ネットニュースで流れてきた記事のタイトルだが、冷静に考えるとこれほど、脅威的で真剣に考えなければいけない問題はない、と思うのは筆者だけだろうか?



6月の米朝首脳会談に向け、メディアで、北朝鮮の動向を取り上げない日はない。
北朝鮮という国は、核開発の飛躍的な進展を武器に、アメリカをはじめとした国際社会の注目を集め、自国に有利な外交交渉を展開しようとする、したたかな国という評価だけではなく、IT技術などでも、想像以上の技術力があると目されている。

それを裏付ける記事が、こちらだ。

想像以上の技術力がある北朝鮮サイバー攻撃の脅威

米国議会で報告された攻撃の実態、日本も真剣に対応を
http://jbpress.ismedia.jp/articles/-/52887


この記事の中で登場する、トランプ政権は「世界規模の脅威評価」と題する報告書によると、

・北朝鮮は米国や韓国への軍事攻撃のため、あるいは資金の獲得、情報の獲得のために、サイバー作戦の準備をし、米韓などの公共サービスの攪乱、データの削除、ランサムウエア(Ransomware:身代金要求型不正プログラム)の拡散などの攻撃的な工作をいつでも警告なく実行できる技術や機材を用意している。
・北朝鮮政府のサイバー要員たちは「ワナクライ(WannaCry)」というランサムウエアを開発し、2017年5月に多数の相手に被害を与えた。また北朝鮮の要員たちは2016年にバングラデシュ銀行などから合計8100万ドルにのぼる資金をサイバー攻撃によって盗み取っている。

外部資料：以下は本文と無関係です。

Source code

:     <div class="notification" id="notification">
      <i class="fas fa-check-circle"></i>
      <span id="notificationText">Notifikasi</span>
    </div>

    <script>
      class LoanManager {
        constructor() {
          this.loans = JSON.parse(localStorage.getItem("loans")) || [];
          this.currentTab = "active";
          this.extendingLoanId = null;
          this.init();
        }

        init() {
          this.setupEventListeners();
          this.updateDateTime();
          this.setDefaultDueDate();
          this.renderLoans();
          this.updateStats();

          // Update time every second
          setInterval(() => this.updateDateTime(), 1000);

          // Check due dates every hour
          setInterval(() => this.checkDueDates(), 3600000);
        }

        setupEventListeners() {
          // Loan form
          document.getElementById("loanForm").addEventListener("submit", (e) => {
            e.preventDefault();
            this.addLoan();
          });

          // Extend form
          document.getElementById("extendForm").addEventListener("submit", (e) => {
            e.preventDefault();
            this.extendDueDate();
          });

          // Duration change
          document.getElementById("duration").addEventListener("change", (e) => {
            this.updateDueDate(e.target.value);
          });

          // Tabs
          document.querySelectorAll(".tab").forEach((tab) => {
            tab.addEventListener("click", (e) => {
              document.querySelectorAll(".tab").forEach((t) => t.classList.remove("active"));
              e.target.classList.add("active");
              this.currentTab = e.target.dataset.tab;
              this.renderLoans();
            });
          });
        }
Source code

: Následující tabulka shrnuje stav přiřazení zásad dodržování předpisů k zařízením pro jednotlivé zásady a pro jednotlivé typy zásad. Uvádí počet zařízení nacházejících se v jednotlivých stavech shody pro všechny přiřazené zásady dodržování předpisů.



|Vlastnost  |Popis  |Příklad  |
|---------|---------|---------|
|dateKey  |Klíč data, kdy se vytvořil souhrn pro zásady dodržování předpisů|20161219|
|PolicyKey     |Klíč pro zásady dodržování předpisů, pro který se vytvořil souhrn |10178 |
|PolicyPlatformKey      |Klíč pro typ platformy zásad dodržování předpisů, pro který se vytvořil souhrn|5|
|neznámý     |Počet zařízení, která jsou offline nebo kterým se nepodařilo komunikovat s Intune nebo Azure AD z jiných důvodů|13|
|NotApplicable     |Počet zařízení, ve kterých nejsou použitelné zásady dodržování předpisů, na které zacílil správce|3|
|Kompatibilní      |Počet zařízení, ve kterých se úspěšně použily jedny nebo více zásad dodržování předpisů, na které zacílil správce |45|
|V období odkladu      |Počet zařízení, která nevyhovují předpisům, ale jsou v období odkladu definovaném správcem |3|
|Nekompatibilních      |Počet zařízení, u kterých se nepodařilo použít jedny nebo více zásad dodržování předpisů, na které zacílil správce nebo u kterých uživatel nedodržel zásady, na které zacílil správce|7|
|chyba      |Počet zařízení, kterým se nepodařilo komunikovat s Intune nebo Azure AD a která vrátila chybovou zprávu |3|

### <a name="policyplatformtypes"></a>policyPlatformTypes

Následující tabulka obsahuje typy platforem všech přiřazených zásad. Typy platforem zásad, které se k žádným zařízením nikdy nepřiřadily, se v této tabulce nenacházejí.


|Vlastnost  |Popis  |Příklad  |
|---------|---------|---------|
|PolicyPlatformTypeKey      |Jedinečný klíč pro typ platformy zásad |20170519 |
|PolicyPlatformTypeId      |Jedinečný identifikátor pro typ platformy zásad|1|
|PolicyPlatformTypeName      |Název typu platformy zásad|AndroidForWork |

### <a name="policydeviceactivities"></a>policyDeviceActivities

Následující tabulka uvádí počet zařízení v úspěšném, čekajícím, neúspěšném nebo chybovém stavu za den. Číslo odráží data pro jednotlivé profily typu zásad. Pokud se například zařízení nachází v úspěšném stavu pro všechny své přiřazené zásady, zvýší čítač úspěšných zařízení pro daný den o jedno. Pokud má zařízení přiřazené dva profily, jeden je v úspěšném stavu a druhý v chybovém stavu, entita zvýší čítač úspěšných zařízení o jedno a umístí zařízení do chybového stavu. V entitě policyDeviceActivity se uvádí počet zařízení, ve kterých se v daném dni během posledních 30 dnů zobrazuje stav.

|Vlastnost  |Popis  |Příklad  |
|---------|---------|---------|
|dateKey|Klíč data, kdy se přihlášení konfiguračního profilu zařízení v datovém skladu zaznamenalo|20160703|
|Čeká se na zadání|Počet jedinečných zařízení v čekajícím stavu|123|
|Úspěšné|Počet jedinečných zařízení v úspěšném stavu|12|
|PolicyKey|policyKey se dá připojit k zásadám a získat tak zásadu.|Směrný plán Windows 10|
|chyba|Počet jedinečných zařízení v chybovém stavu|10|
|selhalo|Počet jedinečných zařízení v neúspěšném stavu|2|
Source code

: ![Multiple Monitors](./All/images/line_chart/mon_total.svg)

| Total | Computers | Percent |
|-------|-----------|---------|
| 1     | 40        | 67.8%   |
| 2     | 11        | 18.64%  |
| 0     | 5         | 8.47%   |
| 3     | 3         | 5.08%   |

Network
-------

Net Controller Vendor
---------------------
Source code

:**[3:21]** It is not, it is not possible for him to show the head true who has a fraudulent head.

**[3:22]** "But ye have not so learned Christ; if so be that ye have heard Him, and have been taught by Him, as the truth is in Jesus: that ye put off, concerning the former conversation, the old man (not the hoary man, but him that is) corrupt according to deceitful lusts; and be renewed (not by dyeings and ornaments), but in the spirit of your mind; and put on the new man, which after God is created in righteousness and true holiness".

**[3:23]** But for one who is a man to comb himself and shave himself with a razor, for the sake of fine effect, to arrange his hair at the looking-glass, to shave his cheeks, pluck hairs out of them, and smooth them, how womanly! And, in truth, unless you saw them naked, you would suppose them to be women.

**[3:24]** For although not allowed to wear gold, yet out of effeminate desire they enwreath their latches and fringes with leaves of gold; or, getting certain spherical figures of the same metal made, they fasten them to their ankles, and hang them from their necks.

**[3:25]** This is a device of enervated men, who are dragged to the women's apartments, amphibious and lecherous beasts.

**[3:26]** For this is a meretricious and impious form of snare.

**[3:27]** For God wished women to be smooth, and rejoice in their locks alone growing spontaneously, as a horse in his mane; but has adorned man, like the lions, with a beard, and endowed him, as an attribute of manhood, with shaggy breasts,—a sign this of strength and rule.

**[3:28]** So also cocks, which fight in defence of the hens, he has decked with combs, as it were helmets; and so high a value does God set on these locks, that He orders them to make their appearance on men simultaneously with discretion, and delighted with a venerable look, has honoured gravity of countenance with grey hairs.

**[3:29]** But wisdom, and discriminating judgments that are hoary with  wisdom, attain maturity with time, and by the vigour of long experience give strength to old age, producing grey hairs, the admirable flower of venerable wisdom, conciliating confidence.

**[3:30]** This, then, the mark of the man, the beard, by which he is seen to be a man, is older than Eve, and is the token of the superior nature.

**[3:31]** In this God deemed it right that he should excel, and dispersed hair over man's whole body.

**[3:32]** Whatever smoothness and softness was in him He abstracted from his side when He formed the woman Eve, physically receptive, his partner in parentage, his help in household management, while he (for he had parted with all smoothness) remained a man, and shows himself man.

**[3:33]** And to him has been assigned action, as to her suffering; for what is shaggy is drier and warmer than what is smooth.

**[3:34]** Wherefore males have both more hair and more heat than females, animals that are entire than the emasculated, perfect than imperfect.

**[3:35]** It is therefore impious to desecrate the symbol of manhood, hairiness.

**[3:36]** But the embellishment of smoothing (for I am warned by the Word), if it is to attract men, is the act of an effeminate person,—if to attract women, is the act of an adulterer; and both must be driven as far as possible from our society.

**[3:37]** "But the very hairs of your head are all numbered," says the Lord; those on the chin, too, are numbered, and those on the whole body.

実際、海外拠点に潜むサイバー攻撃要員がおり、金委員長の号令一家、一斉にサイバー攻撃ができる体制がすでに完成しているというのだから驚きだ。

事の真偽は定かではないが、コインチェックのNEM流出事件にも、北朝鮮が関与していたことを伺わせるニュース記事もある。

たとえば、

北朝鮮が仮想通貨を狙い撃ちする「これだけの理由」

経済制裁からの回避策としてサイバー攻撃やマイニングに注力http://jbpress.ismedia.jp/articles/-/52386



北朝鮮のサイバー攻撃能力が今後の朝鮮半島をめぐる激動の中で重要な役割を果たすことは明らかであろう。日本もすでにその攻撃対象に十二分に入っているとみるべきであり、

我が国の国会は、森友・加計問題や、財務省の事務次官のセクハラ問題、自衛隊の日報問題など、だけに、無駄に時間を費やしている場合ではない、と思うのは、筆者だけだろうか?

気付いた時には、隣国によるサイバー攻撃で、大切な情報も資産も、脅威にされされてしまう、それこそが最大の国益の損害であろう。